** Exercise data follows **

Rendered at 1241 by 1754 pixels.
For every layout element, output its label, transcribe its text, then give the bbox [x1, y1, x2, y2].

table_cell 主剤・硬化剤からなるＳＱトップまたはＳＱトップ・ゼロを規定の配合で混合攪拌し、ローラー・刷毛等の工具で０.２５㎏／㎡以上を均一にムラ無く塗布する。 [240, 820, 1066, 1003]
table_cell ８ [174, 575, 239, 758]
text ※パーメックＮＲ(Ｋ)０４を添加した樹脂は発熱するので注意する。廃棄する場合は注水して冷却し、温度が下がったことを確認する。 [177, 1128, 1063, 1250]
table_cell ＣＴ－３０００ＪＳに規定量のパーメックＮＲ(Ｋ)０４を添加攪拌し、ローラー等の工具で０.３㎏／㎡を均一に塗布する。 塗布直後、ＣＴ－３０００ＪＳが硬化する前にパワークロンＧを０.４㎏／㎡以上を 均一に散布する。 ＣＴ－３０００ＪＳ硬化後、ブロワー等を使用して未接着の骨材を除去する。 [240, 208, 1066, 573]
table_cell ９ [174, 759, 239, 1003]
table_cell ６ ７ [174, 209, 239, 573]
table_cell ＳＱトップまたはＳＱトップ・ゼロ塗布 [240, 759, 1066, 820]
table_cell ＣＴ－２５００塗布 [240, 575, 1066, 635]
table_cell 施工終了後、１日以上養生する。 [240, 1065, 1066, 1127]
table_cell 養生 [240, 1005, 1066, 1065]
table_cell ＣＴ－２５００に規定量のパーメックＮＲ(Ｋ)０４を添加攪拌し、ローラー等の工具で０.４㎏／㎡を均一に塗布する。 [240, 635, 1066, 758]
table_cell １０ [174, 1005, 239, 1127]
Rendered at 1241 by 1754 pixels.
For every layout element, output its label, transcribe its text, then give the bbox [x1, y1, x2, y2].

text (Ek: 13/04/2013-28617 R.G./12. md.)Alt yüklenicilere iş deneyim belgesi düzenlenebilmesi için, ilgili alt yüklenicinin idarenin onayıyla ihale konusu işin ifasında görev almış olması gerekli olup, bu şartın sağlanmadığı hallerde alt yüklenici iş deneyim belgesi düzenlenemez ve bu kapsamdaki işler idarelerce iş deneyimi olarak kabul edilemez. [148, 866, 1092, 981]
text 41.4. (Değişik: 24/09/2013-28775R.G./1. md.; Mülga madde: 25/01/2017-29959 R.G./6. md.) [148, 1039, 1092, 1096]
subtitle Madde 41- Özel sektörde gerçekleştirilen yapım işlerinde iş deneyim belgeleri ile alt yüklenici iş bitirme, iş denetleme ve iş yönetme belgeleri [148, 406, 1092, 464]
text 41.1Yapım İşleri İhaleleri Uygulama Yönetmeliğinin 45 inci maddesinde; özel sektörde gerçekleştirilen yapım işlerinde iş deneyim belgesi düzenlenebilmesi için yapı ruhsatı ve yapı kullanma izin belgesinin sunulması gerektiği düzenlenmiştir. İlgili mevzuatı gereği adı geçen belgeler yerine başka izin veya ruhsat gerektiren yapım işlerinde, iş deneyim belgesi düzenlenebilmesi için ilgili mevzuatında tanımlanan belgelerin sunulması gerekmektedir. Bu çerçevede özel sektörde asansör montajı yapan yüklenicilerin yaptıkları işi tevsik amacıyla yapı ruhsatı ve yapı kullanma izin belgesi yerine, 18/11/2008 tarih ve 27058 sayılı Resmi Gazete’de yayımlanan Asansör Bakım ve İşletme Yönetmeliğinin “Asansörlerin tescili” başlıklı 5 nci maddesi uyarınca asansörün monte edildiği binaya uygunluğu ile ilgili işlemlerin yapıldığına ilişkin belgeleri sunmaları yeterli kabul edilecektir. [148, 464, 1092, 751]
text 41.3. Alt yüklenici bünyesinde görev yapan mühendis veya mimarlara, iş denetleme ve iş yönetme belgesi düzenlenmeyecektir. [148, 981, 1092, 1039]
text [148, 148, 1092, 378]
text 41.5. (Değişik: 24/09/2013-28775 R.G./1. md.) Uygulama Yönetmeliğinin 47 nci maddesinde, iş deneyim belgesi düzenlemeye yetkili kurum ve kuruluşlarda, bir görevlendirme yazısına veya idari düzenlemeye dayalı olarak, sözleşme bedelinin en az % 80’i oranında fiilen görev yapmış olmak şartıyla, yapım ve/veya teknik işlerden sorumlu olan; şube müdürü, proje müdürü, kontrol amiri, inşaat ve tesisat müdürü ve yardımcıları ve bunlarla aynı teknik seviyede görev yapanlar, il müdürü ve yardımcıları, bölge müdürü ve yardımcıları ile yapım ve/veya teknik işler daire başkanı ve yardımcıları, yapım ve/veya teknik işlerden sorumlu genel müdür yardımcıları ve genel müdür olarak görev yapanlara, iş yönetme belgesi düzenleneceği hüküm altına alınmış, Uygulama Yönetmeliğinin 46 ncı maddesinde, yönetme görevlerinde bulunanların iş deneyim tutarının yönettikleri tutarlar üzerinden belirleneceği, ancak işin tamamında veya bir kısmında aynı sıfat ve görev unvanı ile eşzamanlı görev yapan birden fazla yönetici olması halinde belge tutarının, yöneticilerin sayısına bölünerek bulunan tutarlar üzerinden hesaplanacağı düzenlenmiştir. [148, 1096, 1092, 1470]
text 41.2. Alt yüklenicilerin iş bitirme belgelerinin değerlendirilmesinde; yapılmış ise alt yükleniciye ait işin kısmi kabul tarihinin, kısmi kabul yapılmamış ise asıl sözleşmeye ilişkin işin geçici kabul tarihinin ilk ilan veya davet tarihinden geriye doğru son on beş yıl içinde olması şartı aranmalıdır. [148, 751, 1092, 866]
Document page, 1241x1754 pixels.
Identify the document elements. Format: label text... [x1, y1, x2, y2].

** End of Exercise data **

Starting at the line that contains "Document page, 1241x1754 pixels.", output every remaining line of the data exactly, and stop after the last one.

- **Your response**:
Document page, 1241x1754 pixels.
Identify the document elements. Format: label text... [x1, y1, x2, y2].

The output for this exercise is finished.